It’s February now and baseball is coming. It seems like a long time ago that we were stuck in the dead zone of baseball past, back when the only thing to do was talk about prospects. Then there were trades. Players have left the organization at a rate that’s frankly shocking. Even with a win-now mentality, no one wants to see a lose-later one as a result. Sometimes that’s the tradeoff and sometimes moves are made that just don’t seem to add up. The D-backs have surely cost themselves a lot of future value this winter in order to add to the present, something that is understandable even if we don’t always agree with how they’ve gone about it.
Back in November, we released the new Diamondbacks Top 30 Prospect List and, frankly, a lot of that talent is gone. As I alluded to, this has been a trend. Baseball Prospectus unveiled their Top 101 last week and there are a lot of familiar names on the list who aren’t with the team any longer. Dansby Swanson is 27th on that list and Aaron Blair is 43rd. Touki Toussaint landed at #69 on MLB.com’s Top 100 and Isan Diaz is surely one more strong campaign from finding himself on these lists as well. Put those names together with Braden Shipley, Archie Bradley and Brandon Drury and that had the makings of a really strong system. Of course, you don’t build your team to earn the top org rank in the game. You build it for wins on the field. We should see a lot more of those in 2016.

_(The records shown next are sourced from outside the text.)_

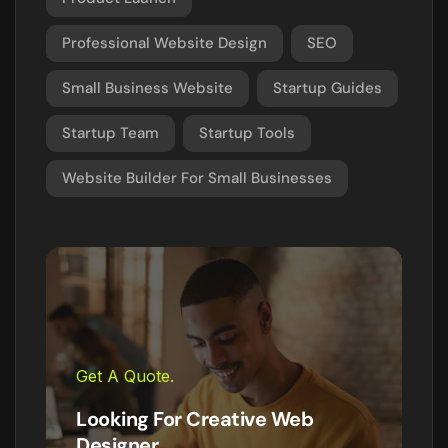
Professional Website Design
SEO
Small Business Website
Startup Guides
Startup Team
Startup Tools
Website Builder For Small Businesses
Get A Quote.
Looking For Creative Web
Designer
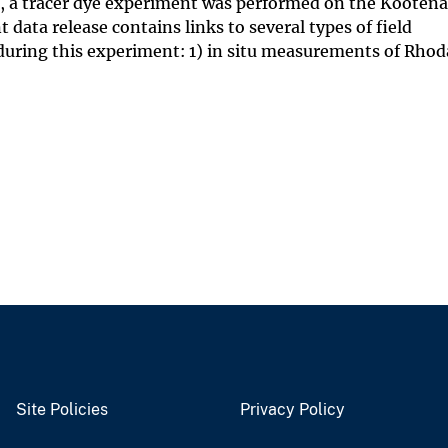
s, a tracer dye experiment was performed on the Kootenai
data release contains links to several types of field
uring this experiment: 1) in situ measurements of Rho
Site Policies
Privacy Policy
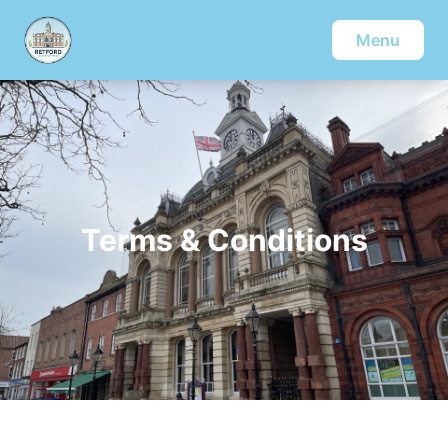
Menu
Terms & Conditions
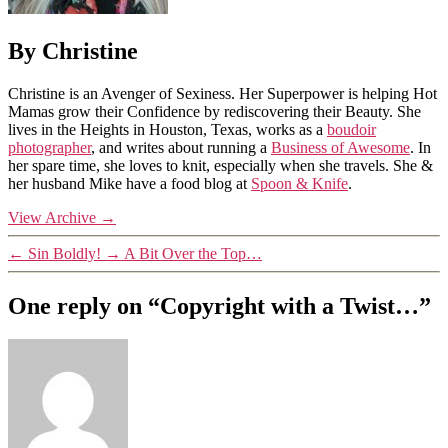
By Christine
Christine is an Avenger of Sexiness. Her Superpower is helping Hot
Mamas grow their Confidence by rediscovering their Beauty. She
lives in the Heights in Houston, Texas, works as a
boudoir
photographer
, and writes about running a
Business of Awesome
. In
her spare time, she loves to knit, especially when she travels. She &
her husband Mike have a food blog at
Spoon & Knife
.
View Archive
→
←
Sin Boldly!
→
A Bit Over the Top…
One reply on “Copyright with a Twist…”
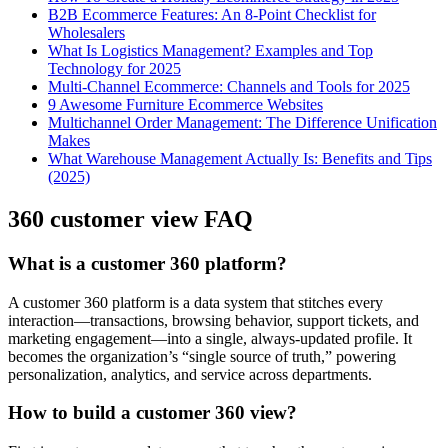
B2B Ecommerce Features: An 8-Point Checklist for
Wholesalers
What Is Logistics Management? Examples and Top
Technology for 2025
Multi-Channel Ecommerce: Channels and Tools for 2025
9 Awesome Furniture Ecommerce Websites
Multichannel Order Management: The Difference Unification
Makes
What Warehouse Management Actually Is: Benefits and Tips
(2025)
360 customer view FAQ
What is a customer 360 platform?
A customer 360 platform is a data system that stitches every
interaction—transactions, browsing behavior, support tickets, and
marketing engagement—into a single, always-updated profile. It
becomes the organization’s “single source of truth,” powering
personalization, analytics, and service across departments.
How to build a customer 360 view?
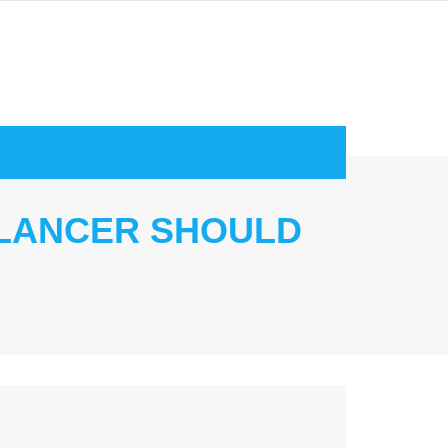
ELANCER SHOULD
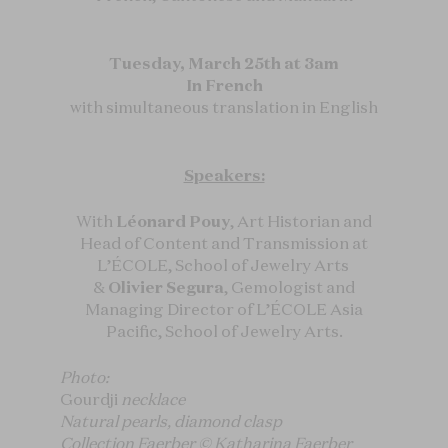
Tuesday, March 25th at 3am
In French
with simultaneous translation in English
Speakers:
With
Léonard Pouy
, Art Historian and
Head of Content and Transmission at
L’ÉCOLE, School of Jewelry Arts
&
Olivier Segura
, Gemologist and
Managing Director of L’ÉCOLE Asia
Pacific, School of Jewelry Arts.
Photo:
Gourdji
necklace
Natural pearls, diamond clasp
Collection Faerber © Katharina Faerber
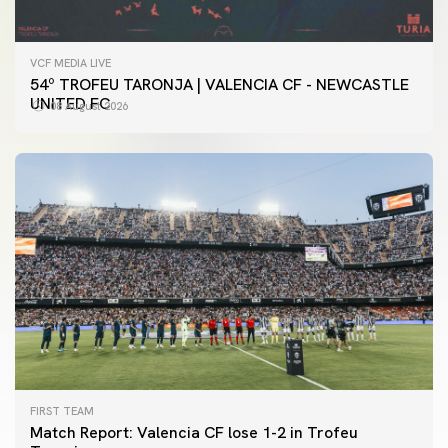
VCF MEDIA LIVE
54º TROFEU TARONJA | VALENCIA CF - NEWCASTLE
UNITED FC
08 August 2026
FIRST TEAM
Match Report: Valencia CF lose 1-2 in Trofeu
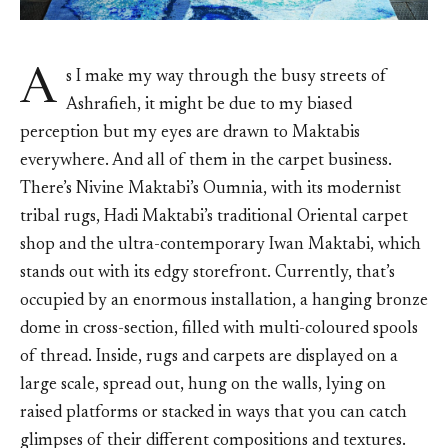
A
s I make my way through the busy streets of
Ashrafieh, it might be due to my biased
perception but my eyes are drawn to Maktabis
everywhere. And all of them in the carpet business.
There’s Nivine Maktabi’s Oumnia, with its modernist
tribal rugs, Hadi Maktabi’s traditional Oriental carpet
shop and the ultra-contemporary Iwan Maktabi, which
stands out with its edgy storefront. Currently, that’s
occupied by an enormous installation, a hanging bronze
dome in cross-section, filled with multi-coloured spools
of thread. Inside, rugs and carpets are displayed on a
large scale, spread out, hung on the walls, lying on
raised platforms or stacked in ways that you can catch
glimpses of their different compositions and textures.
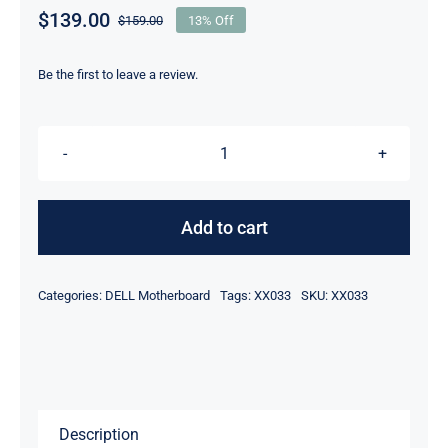
$
139.00
$
159.00
13% Off
Original
Current
price
price
was:
is:
Be the first to leave a review.
$159.00.
$139.00.
XX033
-
For
Add to cart
Dell
PowerEdge
Categories:
DELL Motherboard
Tags:
XX033
SKU:
XX033
CR100
Motherboard
(System
Mainboard)
quantity
Description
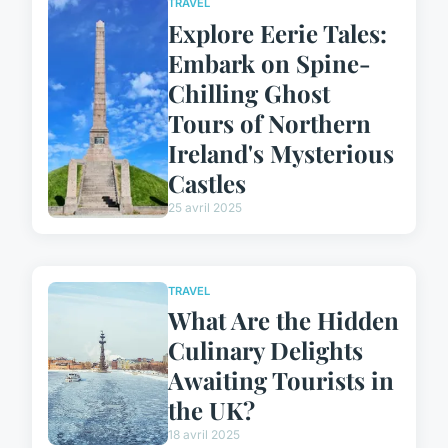
TRAVEL
Explore Eerie Tales:
Embark on Spine-
Chilling Ghost
Tours of Northern
Ireland's Mysterious
Castles
25 avril 2025
TRAVEL
What Are the Hidden
Culinary Delights
Awaiting Tourists in
the UK?
18 avril 2025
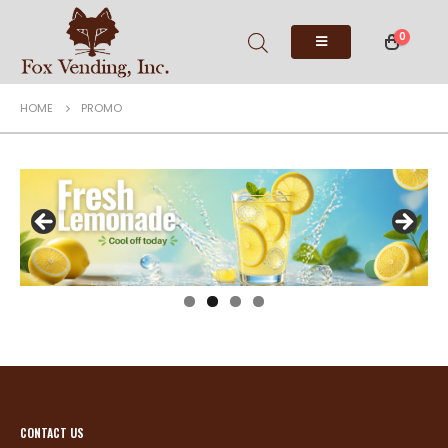
0
HOME
PROMO
CONTACT US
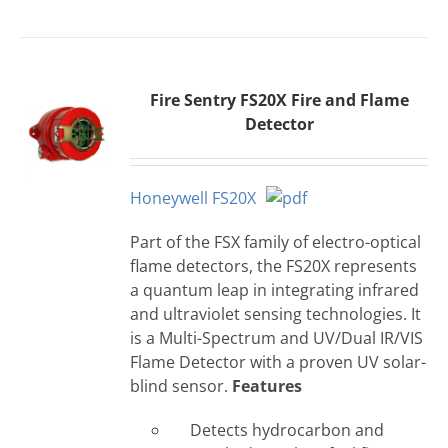
Fire Sentry FS20X Fire and Flame
Detector
Honeywell FS20X
Part of the FSX family of electro-optical
flame detectors, the FS20X represents
a quantum leap in integrating infrared
and ultraviolet sensing technologies. It
is a Multi-Spectrum and UV/Dual IR/VIS
Flame Detector with a proven UV solar-
blind sensor.
Features
Detects hydrocarbon and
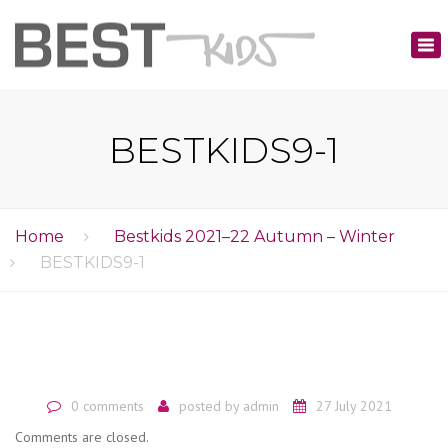
×
Tog
nav
BESTKIDS9-1
Home
Bestkids 2021–22 Autumn – Winter
BESTKIDS9-1
0 comments
posted by
admin
27 July 2021
Comments are closed.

So it’s time to recalibrate, perhaps, create a new Top 10. It seems a little disingenuous to list Archie Bradley here as I reasoned back in November – he’s a big leaguer even though he didn’t pitch a ton of MLB innings. He was on the roster most of the year (albeit on the DL). So I’ll continue to omit him here. A new list should look something like this:
Out go Swanson, Blair and Diaz. In come Wei-Cheih Huang, Gabby Guerrero and Taylor Clarke. There’s no re-ordering here – I stand by my earlier assessment. I’m higher than most on Alex Young and won’t at all be surprised to see him in the back half of lists after next seasons. I put myself out there in the past on him and I’m comfortable staying out there. But having boom-or-bust players like Marcus Wilson in the top gives me pause. His volatility is unsurpassed in the original top 30. Guerrero is very similar although higher in the minors. He’s young but has a lot of work to do. Jamie Westbrook lit the California League on fire last year but will move away from hitter friendly environments in 2016 and scouts don’t see a good defensive position for him as he’s possibly below average at second base. If he can’t stick at second, where do you move a 5’9″ player without range and a strong arm? Taylor Clarke will get every chance to start and can be back end type of pitcher, but also has the kind of stuff that may play up best as a reliever. He also hasn’t played above short-season rookie ball and already has one Tommy John surgery on his resume.
You get where this is going. A system that once looked pretty respectable now looks downright scary. That’s what happens when a top-heavy list loses it’s top. If we squint hard here, there are two potential rotation options in Shipley and Young, and an average position player in Drury. Wilson is a lottery ticket with potentially huge payoff that’s hard to really see at the moment. Socrates Brito is maybe a starter, maybe a 4th outfielder. Westbrook hasn’t seen AA yet and has questions defensively. O’Brien is O’Brien – a masher who belong at first or in the American League as a DH. Huang is a frail starter with mostly average stuff who hasn’t even seen Visalia. Guerrero is going to strike out a bunch and may not mature enough at the plate to ever see the majors. Clarke was a pleasant surprise last fall but is untested and an injury risk.
When the final organizational rankings come out, the Diamondbacks will be buried in the back of the pack. That’s to be expected. They’ll need to use the 39th pick well and find value in the 2016 Draft to begin reloading because when this contention window passes, there will be needs all over the place. They can’t afford to keep everyone around even with an expanding payroll. We’ll have to hope for some new breakouts and a better than expected draft return in 2016 or the future will start look exceedingly bleak.